Un sergent de ville a pendu sa femme par les pieds et, pris d’une curiosité malsaine, il lui pratique une section dans le ventre, voulant voir des choses qu’il ne comprenait pas. Le sang coule à flots, du vrai sang. Comme couteau, le stylet de mon maître est fiché dans la plaie. L’effet est saisissant, surprenant de réalité ; aussi plusieurs de ces dames sont-elles impressionnées, elles se cachent les yeux pour ne plus voir.

Tout à coup, dans un groupe, on désigne l’assassin. Tout le public, aidé des pompiers, procède à l’arrestation du criminel, qu’on conduit immédiatement en prison. Au bout de quelques instants, le prisonnier roublard met le feu à sa prison et profite de la stupeur générale pour s’enfuir. Les pompiers font leur office, s’emparent de leurs lances et se mettent en devoir d’éteindre l’incendie. Mais plus ils y jettent d’eau et mieux cela brûle. C’est que cette prison est toute construite de bois et de paille et a été arrosée de pétrole. Dans les allées qui entourent l’incendie, tout le monde prend un réel plaisir à voir monter ces belles flammes, ce que constatent messieurs les pompiers, et, tout à coup, ils dirigent leurs lances sur des groupes de dames et laissent la prison se consumer à son aise. Des cris partent de tous côtés, un sauve-qui-peut se produit. Mon maître est obligé de nous envoyer pour faire cesser le jeu. Avec quelques serviettes, le mal est vite réparé. C’était là, entre parenthèse, une reconstitution, avec la charge en plus, du genre qu’exploita plus tard avec succès le Grand Guignol.

» Données extraites
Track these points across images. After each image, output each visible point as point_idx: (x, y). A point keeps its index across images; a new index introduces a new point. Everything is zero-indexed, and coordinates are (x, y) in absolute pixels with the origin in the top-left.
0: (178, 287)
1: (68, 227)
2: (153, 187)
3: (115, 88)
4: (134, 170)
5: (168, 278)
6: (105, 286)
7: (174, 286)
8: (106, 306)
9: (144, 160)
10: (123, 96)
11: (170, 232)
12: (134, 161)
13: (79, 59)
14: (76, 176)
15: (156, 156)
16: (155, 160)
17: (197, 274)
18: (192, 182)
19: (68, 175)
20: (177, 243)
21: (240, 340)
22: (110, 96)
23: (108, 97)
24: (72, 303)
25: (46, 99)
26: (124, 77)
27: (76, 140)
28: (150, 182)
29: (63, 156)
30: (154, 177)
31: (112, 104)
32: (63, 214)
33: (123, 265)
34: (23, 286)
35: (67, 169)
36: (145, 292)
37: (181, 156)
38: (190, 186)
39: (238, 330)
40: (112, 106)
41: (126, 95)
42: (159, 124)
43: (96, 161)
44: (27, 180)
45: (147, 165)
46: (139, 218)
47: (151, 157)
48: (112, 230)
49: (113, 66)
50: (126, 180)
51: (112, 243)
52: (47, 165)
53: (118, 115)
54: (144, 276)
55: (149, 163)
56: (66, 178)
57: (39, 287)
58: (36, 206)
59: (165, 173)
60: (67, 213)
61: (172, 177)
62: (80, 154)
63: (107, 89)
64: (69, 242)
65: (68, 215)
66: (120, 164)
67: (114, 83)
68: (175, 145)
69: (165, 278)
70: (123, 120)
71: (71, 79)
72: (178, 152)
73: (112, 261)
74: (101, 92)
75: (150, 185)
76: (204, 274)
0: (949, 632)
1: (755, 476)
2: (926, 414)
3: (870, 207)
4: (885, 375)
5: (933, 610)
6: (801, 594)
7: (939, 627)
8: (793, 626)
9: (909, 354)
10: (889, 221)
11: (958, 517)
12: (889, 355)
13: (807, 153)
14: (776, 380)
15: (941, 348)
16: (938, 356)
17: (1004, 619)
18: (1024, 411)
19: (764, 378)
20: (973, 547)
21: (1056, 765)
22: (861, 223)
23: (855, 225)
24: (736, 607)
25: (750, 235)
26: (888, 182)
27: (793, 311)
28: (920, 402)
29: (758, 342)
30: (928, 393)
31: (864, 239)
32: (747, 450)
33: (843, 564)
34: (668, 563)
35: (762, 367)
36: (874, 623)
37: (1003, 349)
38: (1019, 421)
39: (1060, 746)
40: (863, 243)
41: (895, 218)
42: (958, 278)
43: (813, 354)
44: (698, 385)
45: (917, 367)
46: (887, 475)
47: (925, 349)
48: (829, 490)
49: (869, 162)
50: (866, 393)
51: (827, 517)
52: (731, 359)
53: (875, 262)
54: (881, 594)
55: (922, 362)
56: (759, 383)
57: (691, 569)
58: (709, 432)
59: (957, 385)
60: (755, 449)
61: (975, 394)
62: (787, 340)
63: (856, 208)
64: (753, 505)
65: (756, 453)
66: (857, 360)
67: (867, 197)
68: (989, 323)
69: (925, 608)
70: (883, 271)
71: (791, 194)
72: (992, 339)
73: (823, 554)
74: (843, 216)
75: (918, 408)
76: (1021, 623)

» Tâches à réaliser
a. Répondez à ces questions sur le récit de l'incendie de la prison, une réponse par ligne, marquée comme la question :
(i) Quel objet sert de couteau dans la scène du sergent de ville ?
(ii) De quoi la prison est-elle construite ?
(iii) Avec quoi le mal est-il réparé après l'arrosage des dames ?
b. Dans le récit de l'incendie de la prison, réécrivez sous forme de liste le paragraphe qui commence par « Tout à coup, dans un groupe », en conservant ses faits principaux.
c. Poursuivez le récit de l'incendie de la prison à partir de sa dernière phrase.
Les données n'ont aucun rapport avec le récit de l'incendie de la prison.

» Réponses par tâche
a.
(i) Le stylet du maître.
(ii) De bois et de paille, et elle a été arrosée de pétrole.
(iii) Avec quelques serviettes.

b.
- Dans un groupe, on désigne l'assassin. Le public, aidé des pompiers, l'arrête et le conduit aussitôt en prison.
- Le prisonnier met le feu à sa prison et profite de la stupeur générale pour s'enfuir.
- Les pompiers arrosent l'incendie, mais le feu redouble, car la prison est faite de bois et de paille et a été arrosée de pétrole.
- Voyant le public prendre plaisir aux flammes, les pompiers tournent leurs lances vers des groupes de dames. Des cris éclatent, et c'est le sauve-qui-peut.
- Le maître est obligé d'envoyer du monde pour faire cesser le jeu. Quelques serviettes suffisent à réparer le mal.
- Il s'agissait d'une reconstitution chargée, du genre qu'exploita plus tard avec succès le Grand Guignol.

c.
On reprit un peu haleine en allant au buffet dont Mme Leconte du Nouy faisait les honneurs avec sa bonne grâce naturelle. En ce moment sa belle tête d’artiste, comme disait mon maître, était parfaite, tout auréolée de fleurs disposées à son intention.

Une loterie succéda au mélodrame. On avait placé dans le fond du jardin une table à étagères. Il y avait des vases et des pots de toutes sortes. Je fus même très surpris d’y voir figurer deux tout petits vases de Chine rose, anciens. Tous les numéros étant distribués, le tirage commença. Chaque lot était aussitôt remis à l’heureux gagnant et toute l’assistance riait à se tordre, mais ce fut bien mieux quand mon maître appela le numéro 16 ; une voix claire répondit : « Voilà ! » Monsieur prononça : C’est le coq, et je remis entre les mains d’une jeune demoiselle un coq vivant, superbe, et pour qu’il ne s’ennuyât pas seul, je lui donnai aussi une poule. Une bête à chaque main, cette jeune personne était bien embarrassée, d’autant plus que ces animaux, se sentant mal tenus, faisaient tous leurs efforts pour s’échapper. Bien entendu, ce fut un rire général.

On proclama le numéro 29. Mme P. Arnould leva le bras et tendit le billet. « Ce numéro, dit mon maître, gagne un lapin vivant garni de toute sa fourrure. »

Je donnai son lot à cette dame en lui conseillant de le prendre par les oreilles, ce qu’elle fit, non sans se désoler : « Je ne pourrai jamais porter cette bête ! — Mais si, Madame, lui dis-je, vous le mettrez dans le coffre de votre voiture. » Alors, marchant de côté pour tenir le lapin éloigné d’elle, la dame se mit en route pour gagner l’entrée du jardin. Plusieurs invités la suivaient, prenant un très grand plaisir à voir son embarras. Le lapin donnait à tout instant des coups de reins, et, à chaque fois, la dame jetait un cri et faisait un pas en arrière. Elle ne le lâcha tout de même pas…

On avait aussi organisé une baraque de devineresse extra-lucide ; Mme R…, experte en l’art de la chiromancie, pendant toute la durée de la fête distribuait des prédictions aux dames.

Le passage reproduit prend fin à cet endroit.